Un’équipe internazionale guidata dall’italiano Luca Ighina, ricercatore del Centro per l’Astrofisica Harvard & Smithsonian e dell’Istituto Nazionale di Astrofisica, ha identificato un buco nero a 12,8 miliardi di anni luce.

L’oggetto, descritto sulle pagine di The Astrophysical Journal Letters, presenta una massa stimata di un miliardo di Soli e un ritmo di accrescimento che supera di 2,4 volte i limiti teorici finora considerati per fenomeni di questo tipo. La sua analisi offre una chiave per comprendere come alcuni buchi neri abbiano raggiunto dimensioni enormi in tempi molto rapidi dopo il Big Bang.

Una scoperta ai confini del tempo cosmico

Il buco nero porta la sigla RACS J0320-35 e alimenta un quasar, cioè una sorgente estremamente luminosa capace di oscurare intere galassie ospiti.
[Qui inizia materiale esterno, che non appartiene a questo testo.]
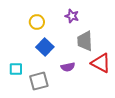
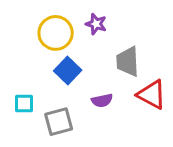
purple star: (72, 16) -> (96, 24), moved
yellow circle: (37, 22) -> (56, 33), size x1.5

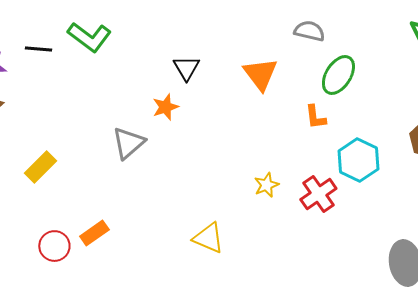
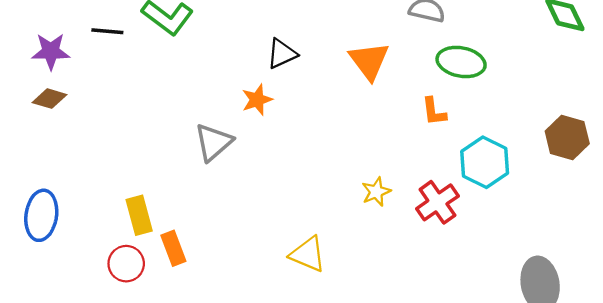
black triangle: (186, 68) -> (282, 54), turned 36
green ellipse: (338, 75) -> (461, 62), turned 69
yellow rectangle: (40, 167) -> (139, 215), moved, turned -60
orange rectangle: (94, 233) -> (173, 248), turned -76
Il quadro osservativo restituisce l’immagine di un motore gravitazionale che, in epoche primordiali dell’Universo, inghiottiva materia con una voracità rara.
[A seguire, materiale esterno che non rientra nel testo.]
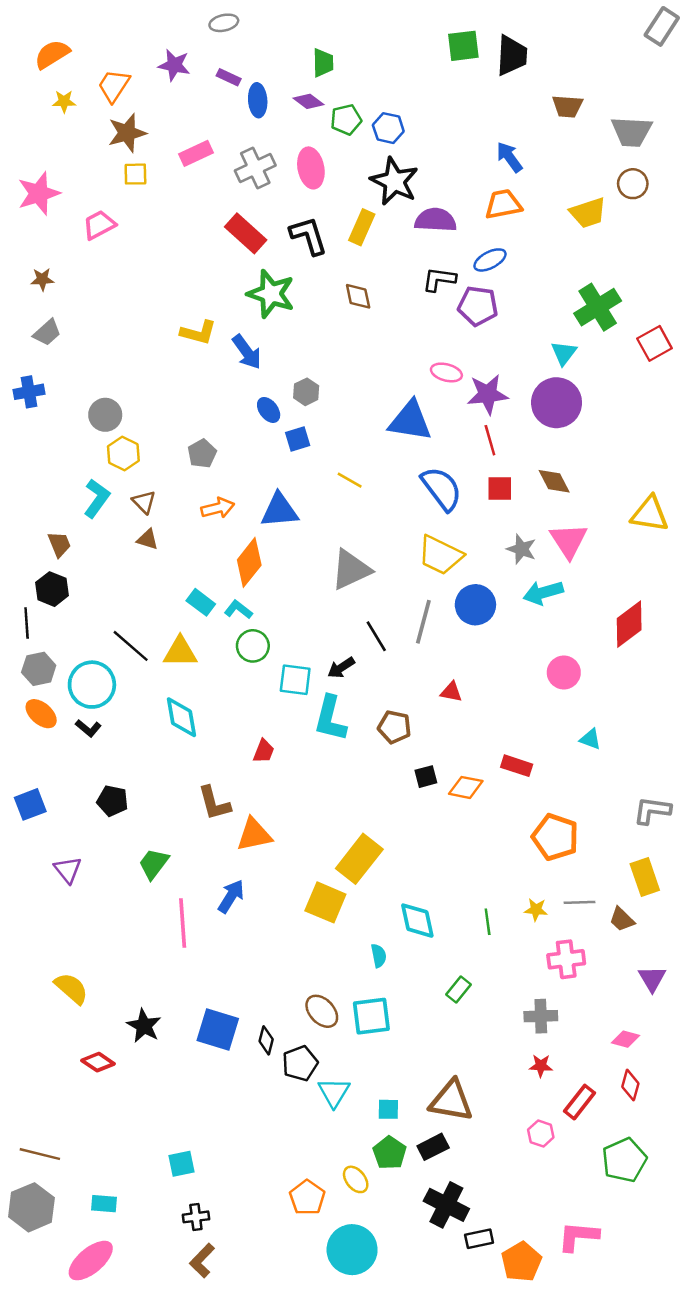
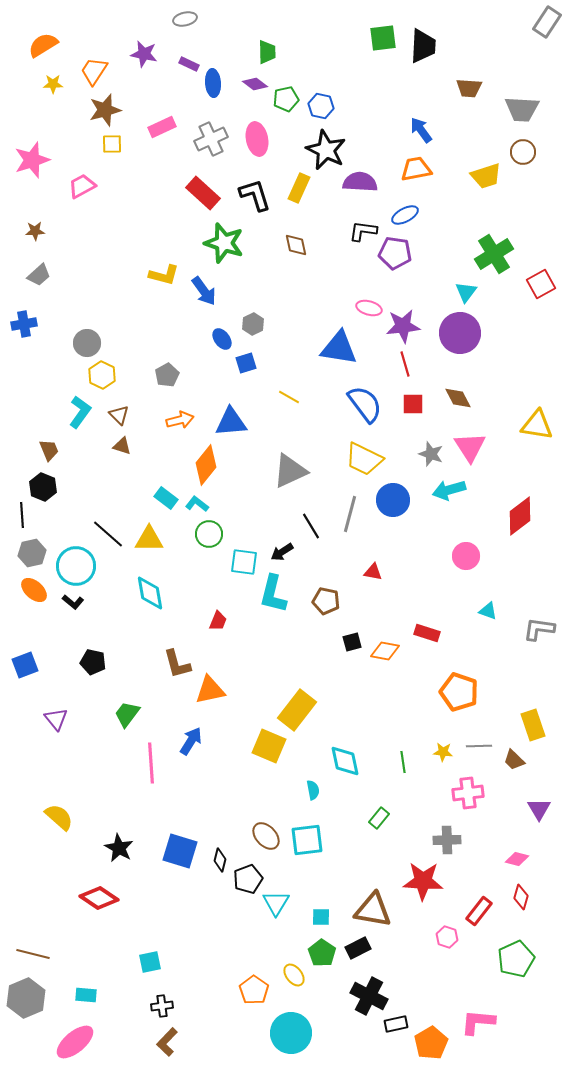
gray L-shape: (652, 810) -> (539, 629), moved
red diamond: (98, 1062) -> (99, 898), moved, size x1.4
red star: (541, 1066) -> (423, 881), moved, size x2.0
Il fatto che una struttura di tale entità sia visibile quando il cosmo era ancora giovane rende il caso particolarmente significativo per gli studiosi che indagano la crescita dei buchi neri supermassicci.
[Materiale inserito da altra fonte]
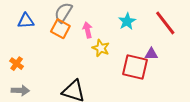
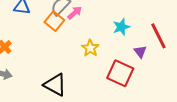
pink arrow: (88, 30) -> (75, 13), moved, turned 49
purple triangle: (151, 54) -> (140, 52), moved, turned 40

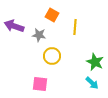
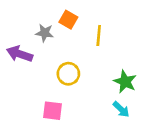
purple arrow: (14, 26) -> (20, 54), moved
gray star: (39, 35) -> (45, 33), moved

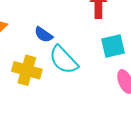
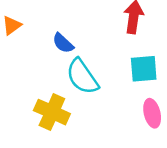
yellow cross: (27, 70) -> (52, 112), moved

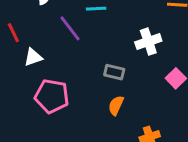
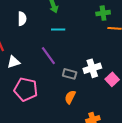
purple line: (70, 28) -> (48, 56), moved
white cross: (148, 42) -> (92, 68), moved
Il ruolo dei gruppi italiani nella ricerca

Alla pubblicazione hanno preso parte diverse istituzioni del Paese: le sedi Inaf di Milano e Bologna, l’Università di Bologna, l’Università dell’Insubria e l’Istituto Nazionale di Fisica Nucleare di Milano.

La collaborazione ha consentito di organizzare un lavoro coordinato tra competenze complementari, dalla riduzione dei dati all’interpretazione dei segnali, così da consolidare un risultato destinato a pesare negli studi sull’accrescimento rapido dei buchi neri nelle prime fasi dell’Universo.

Un quasar osservato ai raggi X

Le osservazioni del telescopio spaziale Chandra della Nasa, nel dominio dei raggi X, hanno permesso di quantificare il tasso di crescita con precisione. Ighina ha spiegato che l’andamento misurato ha sorpreso il team per l’eccezionale rapidità con cui la massa aumenta, un comportamento che, in rapporto al periodo cosmico considerato, appare fuori scala rispetto a quanto ci si sarebbe atteso.

La luminosità del quasar riflette proprio questa fase di alimentazione estrema, in cui gas e polveri precipitano verso l’orizzonte degli eventi rilasciando enormi quantità di energia.

Dai dati emerge che la massa del buco nero aumenta tra 300 e 3.000 Soli ogni anno. Un tasso di questo livello suggerisce l’avvio da un “seme” relativamente contenuto, nato dall’implosione di una stella molto massiccia.

Alberto Moretti, dell’Inaf e co-autore dello studio, ha sottolineato che, conoscendo la massa attuale e stimando la velocità con cui cresce, è possibile risalire a ritroso per valutare quanto fosse grande all’origine. Questo procedimento consente di mettere alla prova modelli diversi sulla nascita dei buchi neri, verificando quali scenari siano compatibili con una crescita così rapida in epoche così antiche.

Cosa vuol dire tutto questo

Un oggetto che raggiunge un miliardo di masse solari a distanze cosmologiche tanto elevate costringe a rivedere la tempistica con cui materia e radiazione interagiscono vicino ai nuclei galattici nelle prime fasi dell’Universo. Il superamento di 2,4 volte dei limiti teorici ipotizzati per l’accrescimento apre la strada a domande precise sui meccanismi fisici in gioco, dal ruolo delle condizioni del gas circostante alla possibilità di fasi intermittenti di alimentazione particolarmente efficienti.

Studi successivi, seguendo la traccia indicata dal lavoro guidato da Ighina, potranno chiarire se RACS J0320-35 rappresenti un caso eccezionale o il segnale di una popolazione più ampia di buchi neri cresciuti rapidamente subito dopo il Big Bang.